Updating AntConc for spoken and educational language data

Dates: 2018–19
Funding body: Japan Society for the Promotion of Science
Primary investigator: Robbie Love (Education)
Co-investigators: Laurence Anthony (Waseda University)
Language at Leeds satellites: Corpus Linguistics
Language at Leeds themes: Language and Computation

In corpus linguistics, a range of tools are available to researchers for the computational analysis of language data, both online and offline. These tools are designed primarily for the analysis of written language, rather than spoken language; corpus linguistics has traditionally been more interested in written language, because it is easier to gather and convert into a digital format for corpus analysis. I and other language researchers at the University of Leeds regularly use tools such as these to analyse written and spoken data, including educational materials, interview transcripts and transcripts of recorded lesson observations.

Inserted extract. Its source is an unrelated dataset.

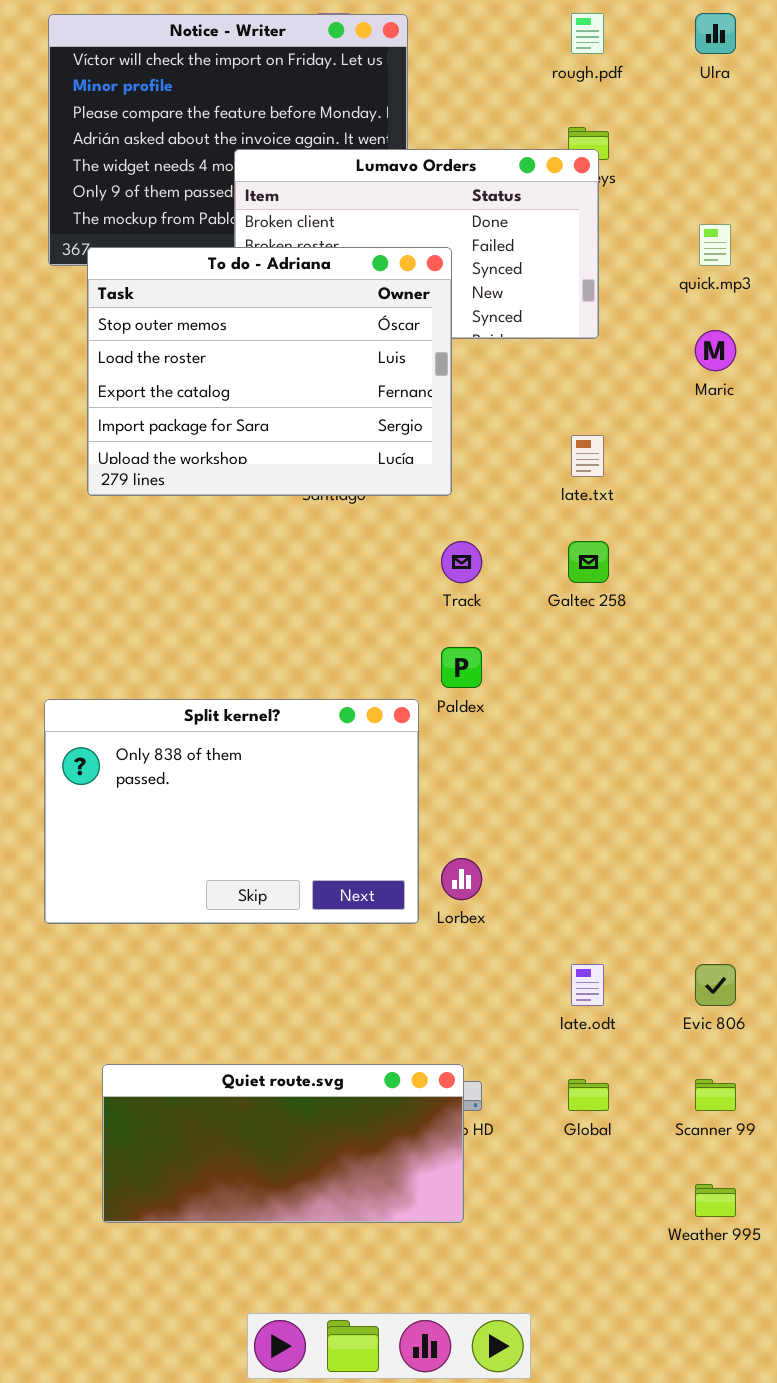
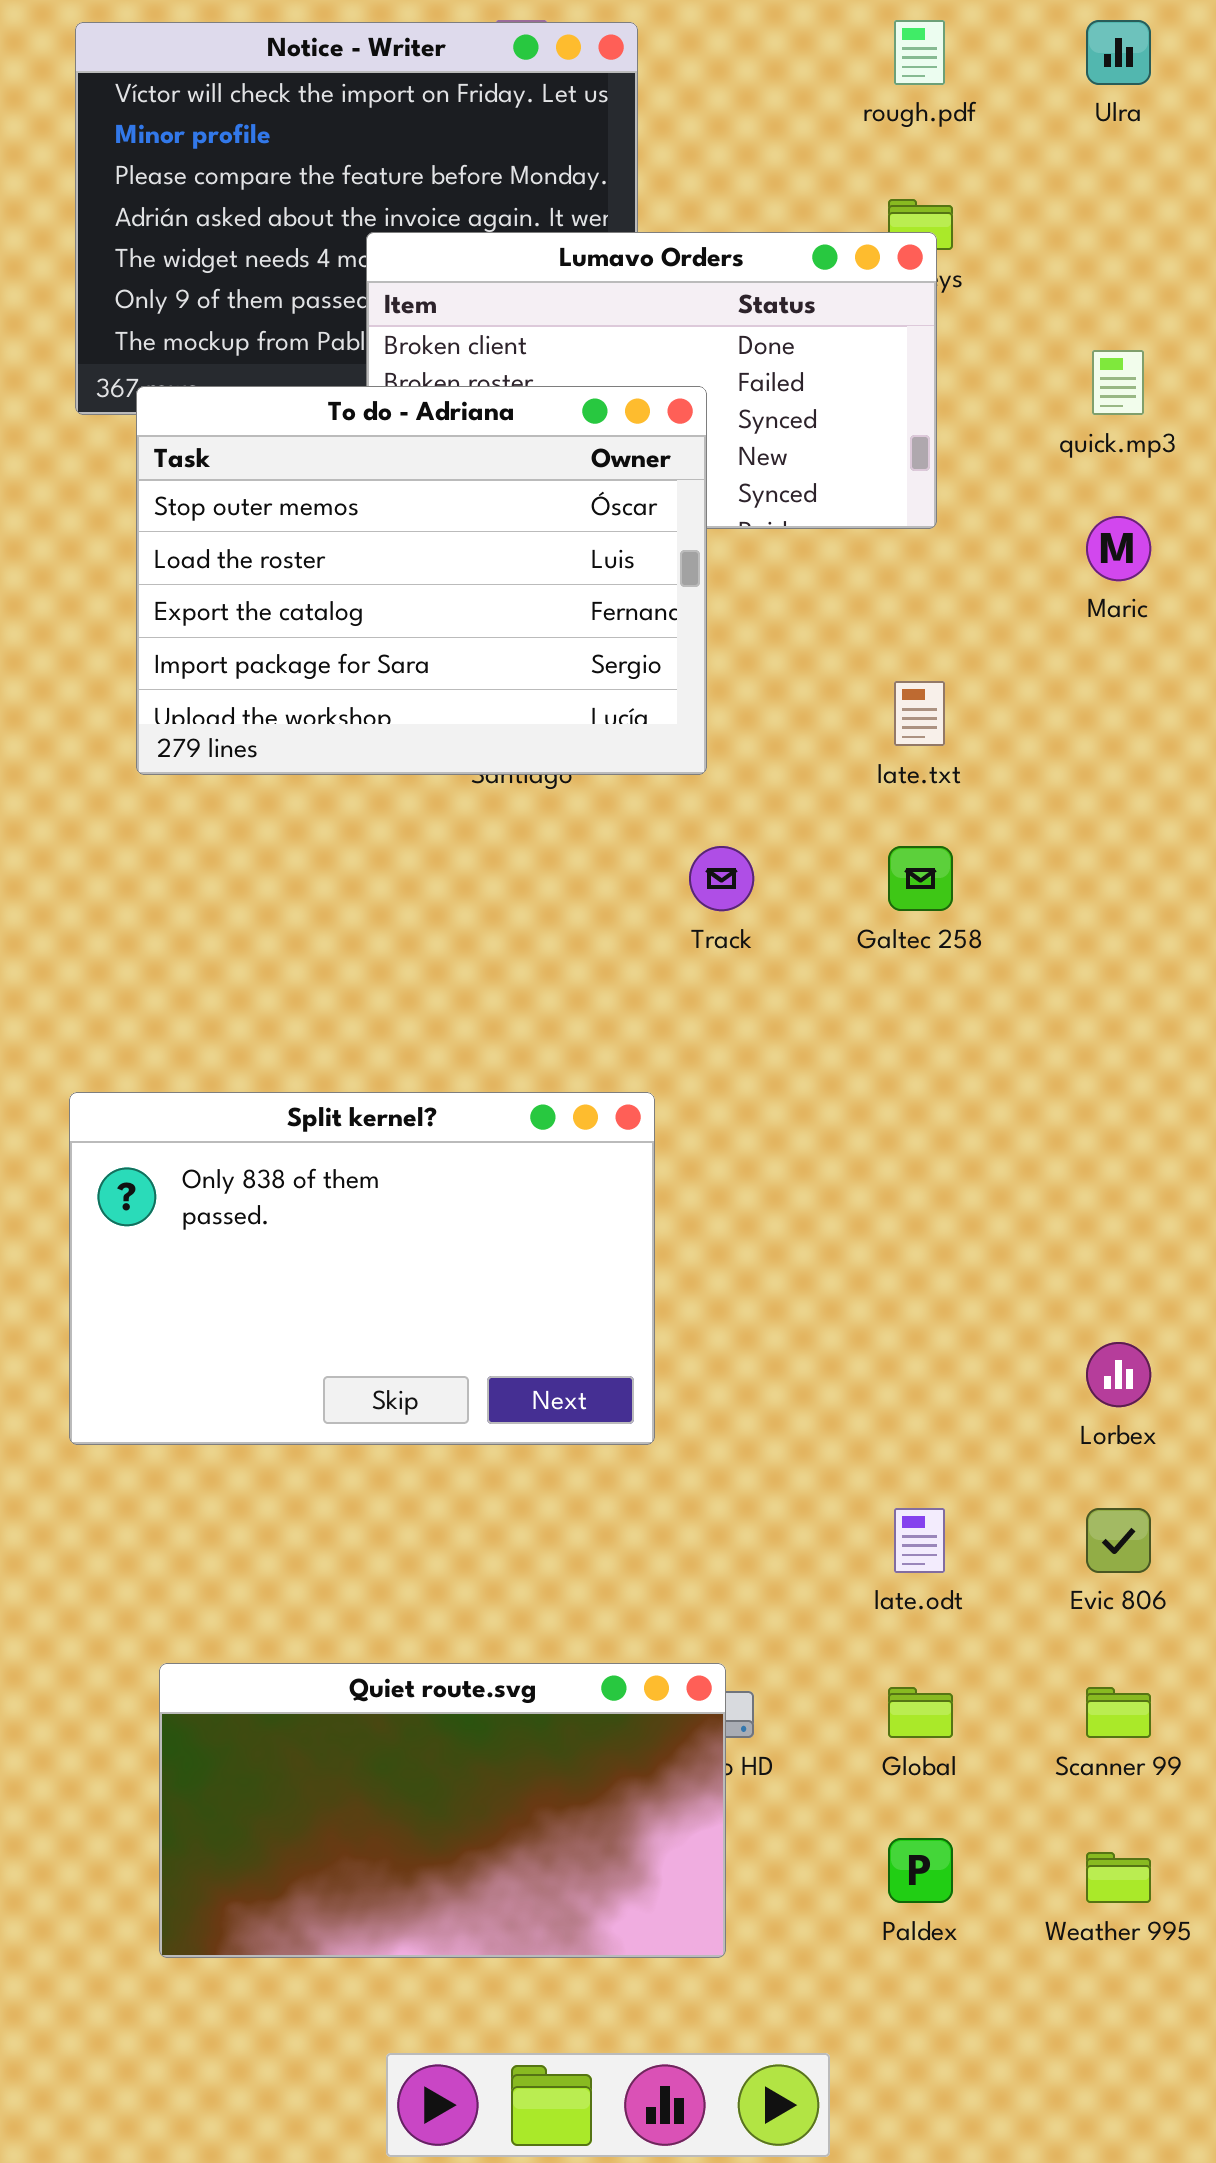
Paldex: [441,647,482,688] -> [888,1838,953,1903], moved
Lorbex: [441,858,482,900] -> [1086,1342,1151,1407], moved
Quiet route.svg: [102,1064,464,1223] -> [159,1663,726,1958], resized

However, the writing-centric nature of these tools means that analysing spoken data is more complex, time consuming, and ultimately more expensive than analysing written data. As a result, the full potential of analysing spoken data cannot always be reached.

Prof Anthony is the creator and developer of AntConc – a freeware, multiplatform, corpus analysis toolkit for concordancing and text analysis – which is one of the most widely used corpus tools in the world. In this project, Dr Love and Prof Anthony worked together to add new search and processing functions to AntConc to facilitate easier, and more effective processing of spoken language data.